In a state of limbo

In conversation with Rhoma Spencer

In a state of limbo

By Stephen Weir

Rhoma Spencer

Rhoma Spencer is an actor, director, storyteller and broadcast journalist who began her career in her native Trinidad.

Up until the virus  lockdown, Spencer was one of the busiest live performers – on stage, in TV shows, movies parts, and public events. She was even seen  in costume at a high profile Scarborough funeral last year.

Over the weekend, she did a Question/Answer with Stephen Weir:

STEPHEN WEIR: Where are you staying while in quarantine? If you are alone, do you have ways of  communicating with friends and family?

RHOMA SPENCER: I am at home in downtown Toronto with two other family members in my three bedroom townhouse.

STEPHEN WEIR: As a performer, you seem to be always involved in very “cool” projects.  How was 2020 shaping up before the shutdown?

RHOMA SPENCER: The year started off with a bang in January with Solitudes put on by ALUNA Theatre (a play staged at Harbourfront), then February and March in Trinidad with two comedy shows and a stint with my former colleagues in broadcasting, doing the commentary for the Extempo Calypso Monarch competition and the National Calypso Monarch Competition. I had to return to Canada in March for confirming and signing contracts for the summer season … Enters Corona from Stage Left.

STEPHEN WEIR: Have you been able to use this downtime to be creative? and if so what might appear when you emerge from Perdue?

RHOMA SPENCER: I had a writing project called the COVID Confessions with Convergence Theatre. I am one of 88 artists chosen to write a script based on confessions – sound bytes sent in by the public to the theatre’s hotline or via email. Right after this comes a writing residency with ALUNA Theatre that would showcase in September and a project called Queer Pride in Place by Buddies in Bad Times Theatre which will perform on Pride weekend in my community.

STEPHEN WEIR: What else does the future hold for you ? Will you be back on the boards here in Toronto? Or are you planning to go back to Trinidad and Tobago?

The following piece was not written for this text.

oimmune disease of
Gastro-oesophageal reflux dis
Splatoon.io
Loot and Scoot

Will you be back with the Caribbean Festival’s virtual broadcast? Any other gigs in the works?
RHOMA SPENCER: Like the rest of my artistic colleagues in Toronto and Trinidad, we are in a state of limbo. So it’s a wait and see situation. All our live performance projects have been cancelled, including my summer gig, the Pan Alive Competition, which I have done for the last four years. However, the creative process hasn’t stopped. So it’s just a matter of time  before one can have a live audience view your work. 

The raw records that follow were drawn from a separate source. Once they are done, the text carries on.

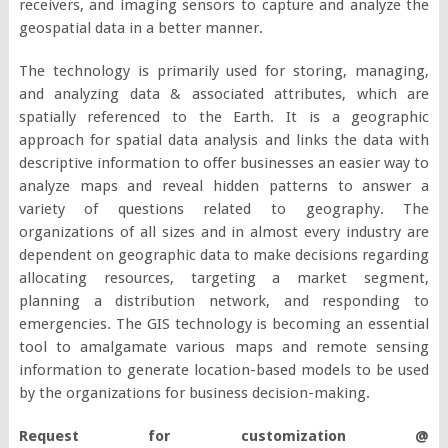
receivers, and imaging sensors to capture and analyze the
geospatial data in a better manner.
The technology is primarily used for storing, managing,
and analyzing data & associated attributes, which are
spatially referenced to the Earth. It is a geographic
approach for spatial data analysis and links the data with
descriptive information to offer businesses an easier way to
analyze maps and reveal hidden patterns to answer a
variety of questions related to geography. The
organizations of all sizes and in almost every industry are
dependent on geographic data to make decisions regarding
allocating resources, targeting a market segment,
planning a distribution network, and responding to
emergencies. The GIS technology is becoming an essential
tool to amalgamate various maps and remote sensing
information to generate location-based models to be used
by the organizations for business decision-making.
Request for customization @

STEPHEN WEIR : What are your thoughts on the pandemic? How it is changing the world? Do you see theatre and performance art changing? Will the arts world return to the way it was,? Or what do you think the new normal will be in terms of the music and how people react to it? 

RHOMA SPENCER: The present pandemic, no doubt, will inspire the art you create. I have already begun with Home Wreck for Convergence Theatre and my physical theatre project,

Queerantine which debuts on a downtown sidewalk in Toronto on Pride weekend.

The pndemic has already showed how the arts and cultural workers use the social media patform to entertain their audience. I want to think this might be a new normal post pandemic in light of rental costs for venues to present your work, using a pay per view live-stream access.